Даже в самые лучшие времена путь от Чикаго до Блайбери в Уилтшире был неблизким, а война так и вовсе громадную пропасть между ними проложила. А потому – применительно к обстоятельствам – то, что Питер Якобсен на четвертом году войны проделал весь этот путь со Среднего Запада, чтобы проведать старинного своего друга Петертона, выглядело по меньшей мере образцом исключительной преданности, тем более что пришлось к тому же выдержать рукопашную схватку с двумя великими державами в вопросе о паспортах и, когда те были получены, подвергнуться риску, как то ни прискорбно, пропасть в пути, сделавшись жертвой всеобщего ужаса.
Потратив много времени и претерпев еще больше невзгод, Якобсен в конце концов до места добрался: пропасть между Чикаго и Блайбери была одолена. В прихожей дома Петертона сцена радушного приема разыгрывалась под потемневшими ликами на шести-семи семейных портретах кисти неизвестных мастеров восемнадцатого и девятнадцатого веков.
Старый Альфред Петертон, плечи которого укрывала серая шаль (увы, ему приходилось беречься от сквозняков и простуд даже в июне), долго и с бесконечной сердечностью тряс руку гостя.
– Мальчик мой дорогой, – все повторял он, – какое же это удовольствие видеть вас.
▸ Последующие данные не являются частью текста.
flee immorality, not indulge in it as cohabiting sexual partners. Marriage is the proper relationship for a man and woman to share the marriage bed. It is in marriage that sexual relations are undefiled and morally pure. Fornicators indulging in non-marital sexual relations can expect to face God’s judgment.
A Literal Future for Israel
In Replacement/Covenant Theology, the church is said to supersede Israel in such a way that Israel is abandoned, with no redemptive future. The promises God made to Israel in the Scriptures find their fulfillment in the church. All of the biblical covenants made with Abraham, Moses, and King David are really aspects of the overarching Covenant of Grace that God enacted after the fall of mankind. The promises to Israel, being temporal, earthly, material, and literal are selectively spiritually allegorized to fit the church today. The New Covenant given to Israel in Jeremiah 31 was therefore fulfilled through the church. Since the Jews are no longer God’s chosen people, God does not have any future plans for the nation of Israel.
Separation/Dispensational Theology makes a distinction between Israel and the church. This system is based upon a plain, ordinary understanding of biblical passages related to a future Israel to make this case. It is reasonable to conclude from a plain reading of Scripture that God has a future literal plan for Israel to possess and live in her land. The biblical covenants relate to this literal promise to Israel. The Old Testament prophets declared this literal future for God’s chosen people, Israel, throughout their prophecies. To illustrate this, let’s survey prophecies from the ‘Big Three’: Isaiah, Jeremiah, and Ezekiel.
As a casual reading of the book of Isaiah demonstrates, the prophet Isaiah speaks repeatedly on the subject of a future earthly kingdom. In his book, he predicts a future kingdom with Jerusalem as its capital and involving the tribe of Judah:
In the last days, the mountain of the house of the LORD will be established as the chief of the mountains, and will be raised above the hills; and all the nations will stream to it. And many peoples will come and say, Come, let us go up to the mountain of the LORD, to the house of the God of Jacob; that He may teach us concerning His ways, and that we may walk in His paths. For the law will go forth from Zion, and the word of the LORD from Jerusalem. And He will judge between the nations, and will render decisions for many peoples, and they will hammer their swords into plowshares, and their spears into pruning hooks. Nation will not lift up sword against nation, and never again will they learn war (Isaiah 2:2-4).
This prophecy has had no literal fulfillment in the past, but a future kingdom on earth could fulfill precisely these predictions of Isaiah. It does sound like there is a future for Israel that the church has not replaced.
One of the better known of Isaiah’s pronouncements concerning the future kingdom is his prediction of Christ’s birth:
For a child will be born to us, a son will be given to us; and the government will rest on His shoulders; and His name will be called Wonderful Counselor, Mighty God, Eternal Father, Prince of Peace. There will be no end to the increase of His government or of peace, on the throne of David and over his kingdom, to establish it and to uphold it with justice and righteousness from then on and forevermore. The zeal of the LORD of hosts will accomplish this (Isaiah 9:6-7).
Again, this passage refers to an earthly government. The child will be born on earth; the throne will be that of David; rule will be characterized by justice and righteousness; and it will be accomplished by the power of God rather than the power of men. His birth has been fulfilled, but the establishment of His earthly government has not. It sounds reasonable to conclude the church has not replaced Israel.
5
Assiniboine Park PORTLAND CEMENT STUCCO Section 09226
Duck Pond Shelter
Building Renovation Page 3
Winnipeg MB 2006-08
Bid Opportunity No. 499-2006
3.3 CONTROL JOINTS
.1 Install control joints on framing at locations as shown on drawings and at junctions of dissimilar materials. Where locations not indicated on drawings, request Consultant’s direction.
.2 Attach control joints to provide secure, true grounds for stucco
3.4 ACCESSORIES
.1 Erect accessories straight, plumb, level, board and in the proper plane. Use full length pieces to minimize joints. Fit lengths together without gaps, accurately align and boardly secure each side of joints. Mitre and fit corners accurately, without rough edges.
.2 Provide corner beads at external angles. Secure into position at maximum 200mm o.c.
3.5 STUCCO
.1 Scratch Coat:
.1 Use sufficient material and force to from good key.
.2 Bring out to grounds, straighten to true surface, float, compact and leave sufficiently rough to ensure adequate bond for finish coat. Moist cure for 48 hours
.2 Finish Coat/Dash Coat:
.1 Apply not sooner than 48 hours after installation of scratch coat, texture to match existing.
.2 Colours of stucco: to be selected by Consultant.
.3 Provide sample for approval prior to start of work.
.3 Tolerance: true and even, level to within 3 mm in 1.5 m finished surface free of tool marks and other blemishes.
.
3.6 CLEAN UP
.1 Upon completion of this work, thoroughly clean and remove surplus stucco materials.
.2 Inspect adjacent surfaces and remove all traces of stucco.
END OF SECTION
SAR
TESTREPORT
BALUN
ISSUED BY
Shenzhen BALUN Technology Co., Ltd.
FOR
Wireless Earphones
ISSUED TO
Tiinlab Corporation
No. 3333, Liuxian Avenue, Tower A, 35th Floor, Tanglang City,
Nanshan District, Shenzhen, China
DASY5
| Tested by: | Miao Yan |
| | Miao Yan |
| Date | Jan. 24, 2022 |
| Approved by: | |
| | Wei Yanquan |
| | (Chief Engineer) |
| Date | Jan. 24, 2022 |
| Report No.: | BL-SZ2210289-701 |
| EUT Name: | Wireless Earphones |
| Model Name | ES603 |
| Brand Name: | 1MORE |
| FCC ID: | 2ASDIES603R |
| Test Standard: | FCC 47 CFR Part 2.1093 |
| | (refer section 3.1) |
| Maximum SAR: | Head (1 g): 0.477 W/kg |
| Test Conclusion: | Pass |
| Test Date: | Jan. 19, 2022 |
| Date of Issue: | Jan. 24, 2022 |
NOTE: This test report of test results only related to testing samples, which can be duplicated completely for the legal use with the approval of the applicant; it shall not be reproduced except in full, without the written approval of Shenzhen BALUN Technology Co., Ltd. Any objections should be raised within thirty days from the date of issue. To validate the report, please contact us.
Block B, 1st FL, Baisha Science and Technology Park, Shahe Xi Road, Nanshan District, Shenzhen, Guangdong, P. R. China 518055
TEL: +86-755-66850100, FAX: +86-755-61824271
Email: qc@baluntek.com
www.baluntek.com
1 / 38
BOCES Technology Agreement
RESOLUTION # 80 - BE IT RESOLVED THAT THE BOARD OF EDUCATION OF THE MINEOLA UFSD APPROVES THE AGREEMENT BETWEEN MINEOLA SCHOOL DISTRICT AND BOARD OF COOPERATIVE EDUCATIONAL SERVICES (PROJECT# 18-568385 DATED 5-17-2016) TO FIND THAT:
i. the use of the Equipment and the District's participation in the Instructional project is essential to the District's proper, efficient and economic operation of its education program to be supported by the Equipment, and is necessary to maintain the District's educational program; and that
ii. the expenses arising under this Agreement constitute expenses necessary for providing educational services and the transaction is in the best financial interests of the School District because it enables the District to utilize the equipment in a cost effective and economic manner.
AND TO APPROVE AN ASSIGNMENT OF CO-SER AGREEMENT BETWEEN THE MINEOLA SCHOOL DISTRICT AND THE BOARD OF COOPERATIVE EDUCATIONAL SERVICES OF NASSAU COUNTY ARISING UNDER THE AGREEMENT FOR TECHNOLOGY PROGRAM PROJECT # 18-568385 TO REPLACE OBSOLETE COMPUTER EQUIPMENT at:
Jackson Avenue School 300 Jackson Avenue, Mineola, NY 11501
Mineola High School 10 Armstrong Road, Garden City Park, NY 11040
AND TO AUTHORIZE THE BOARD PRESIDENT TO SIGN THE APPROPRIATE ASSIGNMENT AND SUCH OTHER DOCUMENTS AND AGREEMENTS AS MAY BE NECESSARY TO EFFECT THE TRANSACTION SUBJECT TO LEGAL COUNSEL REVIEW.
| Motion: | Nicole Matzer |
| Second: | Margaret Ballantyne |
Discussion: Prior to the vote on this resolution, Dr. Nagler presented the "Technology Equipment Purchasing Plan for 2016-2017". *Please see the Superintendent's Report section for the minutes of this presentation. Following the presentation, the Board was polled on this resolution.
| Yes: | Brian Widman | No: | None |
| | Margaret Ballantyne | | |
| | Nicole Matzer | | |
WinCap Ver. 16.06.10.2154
Мальчик мой дорогой…
Якобсен безвольно предоставил старику распоряжаться своей рукой и терпеливо ждал.
– Мне никогда вполне не выразить своей признательности, – продолжил приветственную речь мистер Петертон, – никогда вполне не выразить вам признательность за то, что вы пошли на все эти бесконечные мытарства и прошли их, чтобы приехать и повидать дряхлого старика, ибо именно таким я и стал теперь, таков я и есть, поверьте мне.
– О, уверяю вас… – произнес Якобсен с протестующей ноткой в голосе. А про себя заметил: «Le vieux cretin qui pleurniche»[80]. Французский – чудо какой выразительный язык, это уж точно.
– С тех пор как мы виделись в последний раз, у меня с пищеварением и с сердцем стало гораздо хуже. Впрочем, по-моему, я писал вам об этом в своих письмах.
– Действительно, писали. И мне было крайне горестно слышать такое.
– «Горестно»… что за необычный привкус у этого слова! Как чей-то чай, напоминавший бывало о вкуснейших смесях сорокалетней давности. Однако это решительно mot juste[81]. В нем четко слышится некий погребальный оттенок.
– Да, – продолжил, помолчав, мистер Петертон, – с сердцебиением у меня теперь совсем плохо. Ведь так, Марджори? – он обратился к стоявшей рядом дочери.
– У папы с сердцебиением совсем плохо, – с готовностью поддакнула та.
Как будто разговор у них шел о некоей фамильной драгоценности, давно и любовно оберегаемой.
– И пищеварение у меня… Эти физические немощи так затрудняют всяческую умственную деятельность! Все равно мне удается делать хоть что-то полезное. Ну, об этом мы позже поговорим, впрочем. Вы, должно быть, после своего путешествия здорово устали и пропылились. Я провожу вас в вашу комнату. Марджори, будь добра, попроси кого-нибудь отнести его вещи.
– Я их сам отнесу, – сказал Якобсен, поднимая с пола небольшой кожаный саквояж, оставленный им у двери.
– И это все? – поразился мистер Петертон.
– Да, это все.
Как человек, ведший жизнь на основе разумности, Якобсен противился накоплению вещей. Очень уж легко сделаться их рабом, отнюдь не их хозяином. Ему нравилось быть свободным: он усмирял свои инстинкты стяжательства и ограничивал свое имущество исключительно необходимым. Для него Блайбери был таким же родным (или таким же неродным) домом, как и Пекин. Все это он мог бы разъяснить, если б захотел. Однако в данном случае утруждаться не имело смысла.